- _ASSIGNMENT_
Examine each line in the records below for the word "Project". Report how many lines contain it, and nothing else.

**** RECORDED DATA

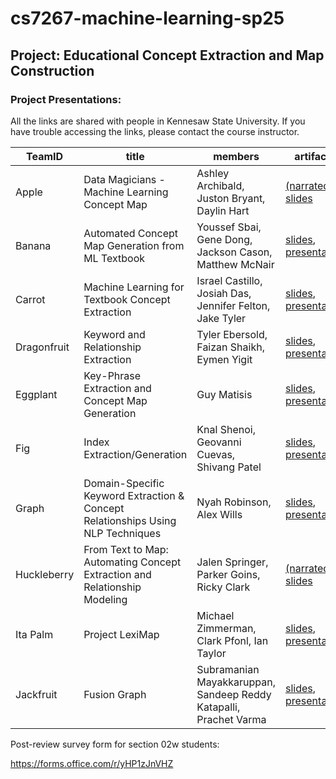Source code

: # cs7267-machine-learning-sp25

## Project: Educational Concept Extraction and Map Construction

### Project Presentations:

All the links are shared with people in Kennesaw State University. If you have trouble accessing the links, please contact the course instructor.

| TeamID      | title                                                                           | members                                                           | artifacts                                                                                                  |
|-------------|---------------------------------------------------------------------------------|-------------------------------------------------------------------|------------------------------------------------------------------------------------------------------------|
| Apple       | Data Magicians - Machine Learning Concept Map                                   | Ashley Archibald, Juston Bryant, Daylin Hart                      | <a href="https://tinyurl.com/2casnwxm">(narrated) slides</a>                                               |
| Banana      | Automated Concept Map Generation from ML Textbook                               | Youssef Sbai, Gene Dong, Jackson Cason, Matthew McNair            | <a href="https://tinyurl.com/259zymeq">slides</a>, <a href="https://youtu.be/xAnXqaL0sSM">presentation</a> |
| Carrot      | Machine Learning for Textbook Concept Extraction                                | Israel Castillo, Josiah Das, Jennifer Felton, Jake Tyler          | <a href="https://tinyurl.com/29wofve2">slides</a>, <a href="">presentation</a>                             |
| Dragonfruit | Keyword and Relationship Extraction                                             | Tyler Ebersold, Faizan Shaikh, Eymen Yigit                        | <a href="https://tinyurl.com/29jsl6xc">slides</a>, <a href="https://tinyurl.com/273ocpwo">presentation</a> |
| Eggplant    | Key-Phrase Extraction and Concept Map Generation                                | Guy Matisis                                                       | <a href="https://tinyurl.com/26xfw2cs">slides</a>, <a href="https://nam04.safelinks.protection.outlook.com/?url=https%3A%2F%2Fdrive.google.com%2Ffile%2Fd%2F15msZ00mod3k1A_QTxmPyCFZFP0cSwLjO%2Fview%3Fusp%3Dsharing&data=05%7C02%7Cjnoh3%40kennesaw.edu%7C722fa925dc5840aae0f508dd8329dcd0%7C45f26ee5f134439ebc93e6c7e33d61c2%7C1%7C0%7C638810937999953924%7CUnknown%7CTWFpbGZsb3d8eyJFbXB0eU1hcGkiOnRydWUsIlYiOiIwLjAuMDAwMCIsIlAiOiJXaW4zMiIsIkFOIjoiTWFpbCIsIldUIjoyfQ%3D%3D%7C0%7C%7C%7C&sdata=IK%2Bdem0YUJLNO4bhwavsPQZLeREemZ4Kq3wch4WX%2BvE%3D&reserved=0">presentation</a> |
| Fig         | Index Extraction/Generation                                                     | Knal Shenoi, Geovanni Cuevas, Shivang Patel                       | <a href="https://tinyurl.com/29et2dxs">slides</a>, <a href="https://youtu.be/2wFu28zkEXk">presentation</a> |
| Graph       | Domain-Specific Keyword Extraction & Concept Relationships Using NLP Techniques | Nyah Robinson, Alex Wills                                         | <a href="https://tinyurl.com/2yf6xymz">slides</a>, <a href="https://tinyurl.com/29cvmye6">presentation</a> |
| Huckleberry | From Text to Map: Automating Concept Extraction and Relationship Modeling       | Jalen Springer, Parker Goins, Ricky Clark                         | <a href="https://tinyurl.com/29xueonr">(narrated) slides</a>                                               |
| Ita Palm    | Project LexiMap                                                                 | Michael Zimmerman, Clark Pfonl, Ian Taylor                        | <a href="https://tinyurl.com/2c32dr5y">slides</a>, <a href="https://tinyurl.com/2byfg7xd">presentation</a> |
| Jackfruit   | Fusion Graph                                                                    | Subramanian Mayakkaruppan, Sandeep Reddy Katapalli, Prachet Varma | <a href="https://kennesawedu.sharepoint.com/:p:/s/Team-CS72672025Spring-ConceptExtractionandMapConstructionpro/EZT6a2y5eklPmvBgSWWytmoBJKAfeTnIkdZ67Sa3bV6c7g?e=Nou3t4">slides</a>, <a href="https://kennesaw.voicethread.com/myvoice/thread/30668769/172964956/155423083">presentation</a>    |


Post-review survey form for section 02w students: 

https://forms.office.com/r/yHP1zJnVHZ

********

- _RESPONSE_
3